In a perfect world, my entire house is spotless. But the world is not perfect so my house is not spotless. There are only so many hours in a day and most of my hours are spoken for, either by my job or my children. So my philosophy over my kids' messes (because, let's face it, the messes are almost entirely theirs) is that if I can close the door and not look at it, I will not care about it until such a time when we have time to clean it together. This means their room is actual chaos. I don't care anymore. If I don't have to look at it except for a little while during bedtime then they can live in squalor if they want. Whatever sparks joy, yo.
Guilt For Leaving My Kids
They're going to be just fine.
I adore my children. I would kill and die for them. But I would also kill for a night of not being responsible for anyone but myself for a few damn hours. This makes me a better human and, in turn, a better mom. So what's there to feel guilty about? Not a damn thing.
When they were really little I would sob any time I left for an evening with friends because my kids would do this thing where they'd stand by my front window screaming "Mommy! Mommy!" But you know what happened as soon as I decided that I had nothing to feel bad about? They stopped doing it. I kid you not. My confidence made them confident and nowadays they practically shove me out the door.
I was really concerned for a while there about being a "cool mom." Like, I would be a mom, but I would still be cool.

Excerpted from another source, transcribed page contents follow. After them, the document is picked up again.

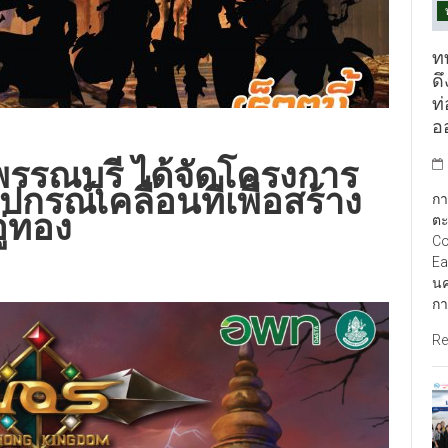
ท
ดึ
ท
อ
ุพรรณบุรี ได้จัดโครงการ
กรณ์เคลื่อนที่เพื่อสร้าง
กา
ู่ทอง
ตะ
Co
Ea
นค
กา
Re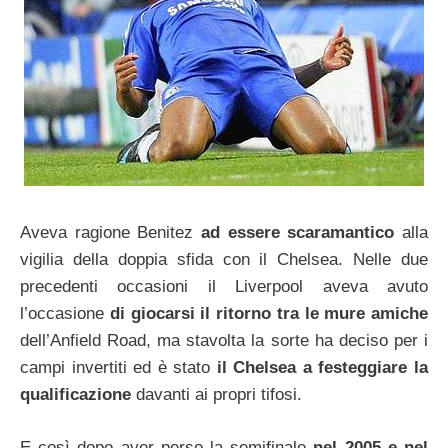
Aveva ragione Benitez
ad essere scaramantico
alla
vigilia della doppia sfida con il Chelsea. Nelle due
precedenti occasioni il Liverpool aveva avuto
l’occasione
di giocarsi il ritorno tra le mure amiche
dell’Anfield Road, ma stavolta la sorte ha deciso per i
campi invertiti ed è stato
il Chelsea a festeggiare la
qualificazione
davanti ai propri tifosi.
E così dopo aver perso la semifinale
nel 2005 e nel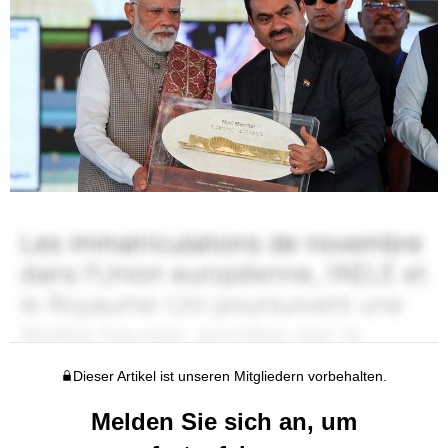
Dieser Artikel ist unseren Mitgliedern vorbehalten.
Melden Sie sich an, um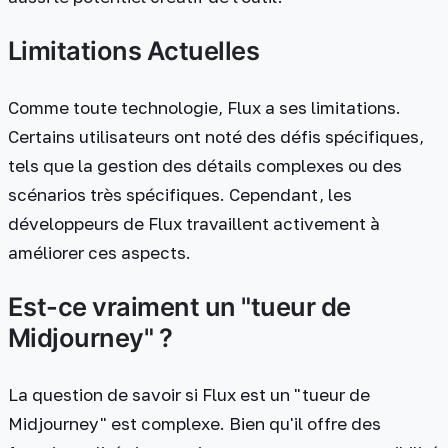
Limitations Actuelles
Comme toute technologie, Flux a ses limitations.
Certains utilisateurs ont noté des défis spécifiques,
tels que la gestion des détails complexes ou des
scénarios très spécifiques. Cependant, les
développeurs de Flux travaillent activement à
améliorer ces aspects.
Est-ce vraiment un "tueur de
Midjourney" ?
La question de savoir si Flux est un "tueur de
Midjourney" est complexe. Bien qu'il offre des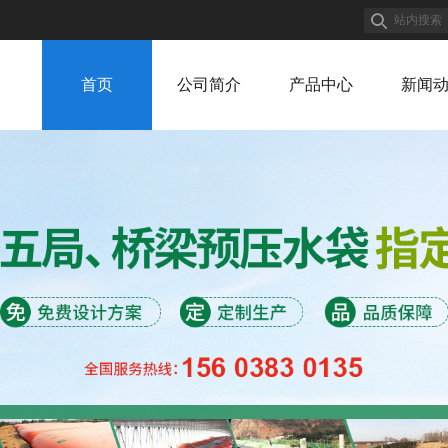
首页
公司简介
产品中心
新闻
公司简介
产品中心
新闻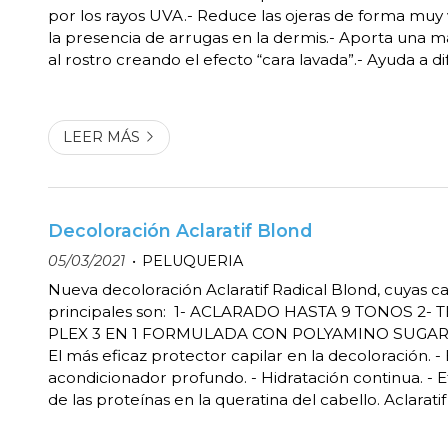
por los rayos UVA.- Reduce las ojeras de forma muy v
la presencia de arrugas en la dermis.- Aporta una 
al rostro creando el efecto “cara lavada”.- Ayuda a di
cicatrices de acné.- Hidrata la piel en profundidad p
mucho más saludable.- Dej...
LEER MÁS
Decoloración Aclaratif Blond
05/03/2021
PELUQUERIA
Nueva decoloración Aclaratif Radical Blond, cuyas ca
principales son: 1- ACLARADO HASTA 9 TONOS 2-
PLEX 3 EN 1 FORMULADA CON POLYAMINO SUGAR
El más eficaz protector capilar en la decoloración. -
acondicionador profundo. - Hidratación continua. - 
de las proteínas en la queratina del cabello. Aclarati
acompañada con una nueva Crema Activadora esp
formulada para trabajos con decoloración. Puedes ad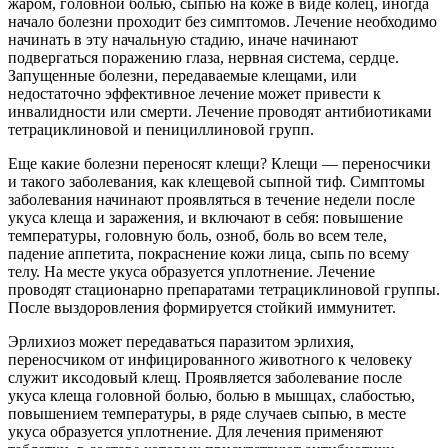
жаром, головной болью, сыпью на коже в виде колец, иногда
начало болезни проходит без симптомов. Лечение необходимо
начинать в эту начальную стадию, иначе начинают
подвергаться поражению глаза, нервная система, сердце.
Запущенные болезни, передаваемые клещами, или
недостаточно эффективное лечение может привести к
инвалидности или смерти. Лечение проводят антибиотиками
тетрациклиновой и пенициллиновой групп.
Еще какие болезни переносят клещи? Клещи — переносчики
и такого заболевания, как клещевой сыпной тиф. Симптомы
заболевания начинают проявляться в течение недели после
укуса клеща и заражения, и включают в себя: повышение
температуры, головную боль, озноб, боль во всем теле,
падение аппетита, покраснение кожи лица, сыпь по всему
телу. На месте укуса образуется уплотнение. Лечение
проводят стационарно препаратами тетрациклиновой группы.
После выздоровления формируется стойкий иммунитет.
Эрлихиоз может передаваться паразитом эрлихия,
переносчиком от инфицированного животного к человеку
служит иксодовый клещ. Проявляется заболевание после
укуса клеща головной болью, болью в мышцах, слабостью,
повышением температуры, в ряде случаев сыпью, в месте
укуса образуется уплотнение. Для лечения применяют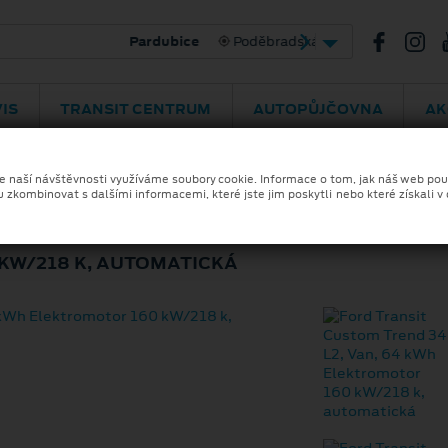
bradská 292
469 775 075
IS
TRANSIT CENTRUM
AUTOPŮJČOVNA
AK
ze naší návštěvnosti využíváme soubory cookie. Informace o tom, jak náš web pou
u zkombinovat s dalšími informacemi, které jste jim poskytli nebo které získali v
USTOM TREND 340 L2
KW/218 K, AUTOMATICKÁ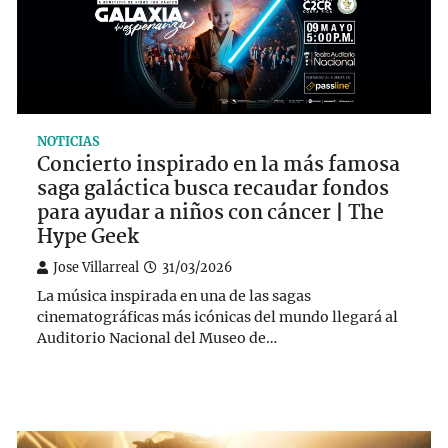
NOTICIAS
Concierto inspirado en la más famosa
saga galáctica busca recaudar fondos
para ayudar a niños con cáncer | The
Hype Geek
Jose Villarreal
31/03/2026
La música inspirada en una de las sagas
cinematográficas más icónicas del mundo llegará al
Auditorio Nacional del Museo de…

Who even decides what's cool, though? Not giving a you-know-what about what other people think of you, or the fact that you spent your Saturday night watching cartoons, is pretty badass in my book.
Most Choices Other People Make For Their Kids
Everyone has lots of Important And Educated Opinions about how other people should raise children before they have kids of their own. I certainly did. I would get incredibly smug about hypothetical situations with which I had absolutely no experience whatsoever. And then I had kids and realized we're all trying our best because this parenting thing is really f*cking hard and every kid is different so it's rare that there's one right way of doing things.
There are limits on this one, though. You're not allowed to neglect your children, physically, emotionally, or medically, for example. But my threshold for what constitutes "negligent" behavior has absolutely changed from the days when I was like "No TV until college."